__Consigne__. Poursuivez le texte sur l'essor de Weiswampach en reprenant juste après sa dernière phrase.

__Texte__.
○ ○ ○
Boomtown Sous le règne du maire Henri Rinnen, Weiswampach s’est transformée en boomtown du nord, en Kirchberg ardennais. On sort des champs pour entrer dans un dédale de cités, de buildings de bureaux et de lotissements. Dans cette commune sur la frontière belgo-allemande, de nombreux immeubles sont construits sans projet d’aménagement particulier (PAP). Lorsqu’on évoque ce point, le bourgmestre répond par un long silence, puis finit par lâcher : « Si nous réussissons à nous arranger avec l’investisseur, alors nous n’insistons pas sur un PAP ». L’attitude laxiste dans l’attribution des permis de construire et dans le reclassement de terrains a positionné Weiswampach comme destination de choix pour les entreprises cherchant une implantation grand-ducale. Pour le maire, la construction de bureaux est une manière de « lier à long terme les investisseurs » au territoire. Le premier échevin Norbert Morn s’offusque d’« un gouvernement qui veut préserver l’Ösling comme réserve naturelle ».
Cette soif de croissance agit comme un palliatif à la hantise de l’exode et du dépeuplement. Entre 1935 et 1975, la population de Weiswampach s’était divisée par deux, passant de 1 430 à 789. De nombreux « Wemper » avaient été forcés à trouver un emploi ailleurs, dans les administrations à Diekirch et en Ville ou à Colmar-Berg chez Goodyear. Fred Huet, figure de la vie associative locale, fut un de ceux qui, quotidiennement, faisaient le long trajet. Lorsqu’en 1975, il entra chez les CFL en Ville, son chef le convoque et lui ordonne de se mettre à parler « le luxembourgeois ». « Pendant quarante ans, j’ai parlé le Gutlännesch en journée et le Wemper le soir. » Ce ne sera qu’à partir du début des années 1980 que le nombre d’habitants se remettra, boosté par les stations-service et l’évasion fiscale. Sur les dix dernières années, la population est passée de 1 232 à 1 756 personnes. (44 pour cent sont non-luxembourgeois, dont 320 Belges et 259 Portugais.) La commune compterait aujourd’hui plus d’emplois que d’habitants, dit Rinnen. Et d’estimer le nombre de salariés travaillant à Weiswampach à plus de 2 000. « Aujourd’hui, plus de monde entre le matin qu’il n’en ressort ». Aux heures de pointe, des bouchons se forment à l’entrée de Weiswampach, côté frontière belge. Sur ce tronçon, traversé par un flux interminable de camions, la nationale 7 se transforme en Gruuss-Strooss, C’est la rue principale du village où se trouve, entourée de stations-service, bureaux et bungalows, la mairie.
○ ○ ○
__Entrées de la collection__.
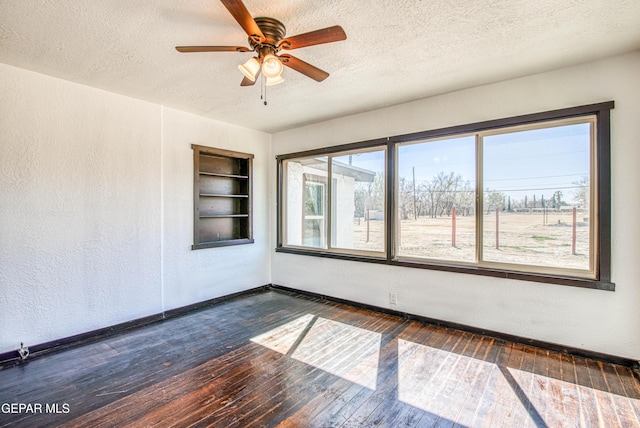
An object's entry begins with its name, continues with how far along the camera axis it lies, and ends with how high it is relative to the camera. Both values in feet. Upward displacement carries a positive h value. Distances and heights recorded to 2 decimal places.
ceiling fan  5.95 +3.54
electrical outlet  12.35 -3.51
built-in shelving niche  13.82 +0.80
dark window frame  8.54 +0.72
○ ○ ○
__Réponse produite__.
Enclave Weiswampach est une enclave pour le capital belge. Les bureaux des firmes belges sont développés par des promoteurs belges ; quant aux salariés qui y travaillent, ce sont pour la plupart des frontaliers polyglottes venant de « Neubelgien ». Ce centre offshore sur les collines de l’Ösling s’est développé en marge de la place financière et de ses quartiers d’affaires. C’est un système autarcique qui court-circuite la capitale : les liens avec la juridiction luxembourgeoise passent principalement par Diekirch, centre administratif et juridique de l’Ösling. À la Cloche d’Or et au Kirchberg, on s’y intéresse peu. Les grandes études d’avocats et les Big Four considèrent le Standuert Weiswampach avec un mélange d’amusement et de méfiance. En 1989, THG Group fut parmi les premières fiduciaires belges à s’y établir. Elle emploie aujourd’hui cinquante salariés répartis sur deux sites le long de la N7. Parmi les entreprises commerciales installées à Weiswampach, on trouve Jost Group, une des plus grandes firmes de transport d’Europe. En 2004, le groupe belge rassemble une partie de ses services administratifs dans un bâtiment sur la route principale. Mais on y trouve également une ribambelle de PME : des chauffagistes, informaticiens et électriciens travaillant au Luxembourg. À l’inverse des holdings, ces sociétés commerciales tombent sous le coup du droit d’établissement ; elles doivent donc garantir « l’existence d’une installation matérielle appropriée », ainsi que la « présence régulière d’un dirigeant ». Bref : une boîte aux lettres ne fait pas l’affaire, il faut mettre de la substance. Cet étoffement s’est fait au prix de la destruction du patrimoine bâti. À Weiswampach, la protection du patrimoine est inexistante ; selon le maire, seulement deux ensembles seraient classés : l’église et le cimetière. La transfiguration de la Gruuss-Strooss est un remake en milieu rural de la destruction du Boulevard Royal dans les années 1970.
La demande a atteint des proportions telles que certaines firmes construisent des immeubles de bureaux dans les bucoliques bourgades qui entourent Weiswampach. Celles-ci vont doubler en population, du moins durant la journée. Le gestionnaire d’actifs allemand Creutz & Partners, présent depuis 1997 dans la commune, fait ériger ainsi un nouveau siège dans le hameau de Beiler (85 habitants). Les résidences portent des noms comme « Bel’Horizon », « Diamant » ou « Emeraude ». Ce sont de balourdes boîtes blanches encastrées dans une épaisse couche d’isolants thermiques ; des « Promoteurs-Buden » comme on en trouve partout. À la différence près que ceci n’est pas le pays de Giorgetti, Becca ou Rollinger ; mais de promoteurs belges comme Thomas & Piron, Elsen-Bau, Wiesen-Piront ou Roma-Bau – ces trois dernières ayant entretemps établi leur QG à Weiswampach.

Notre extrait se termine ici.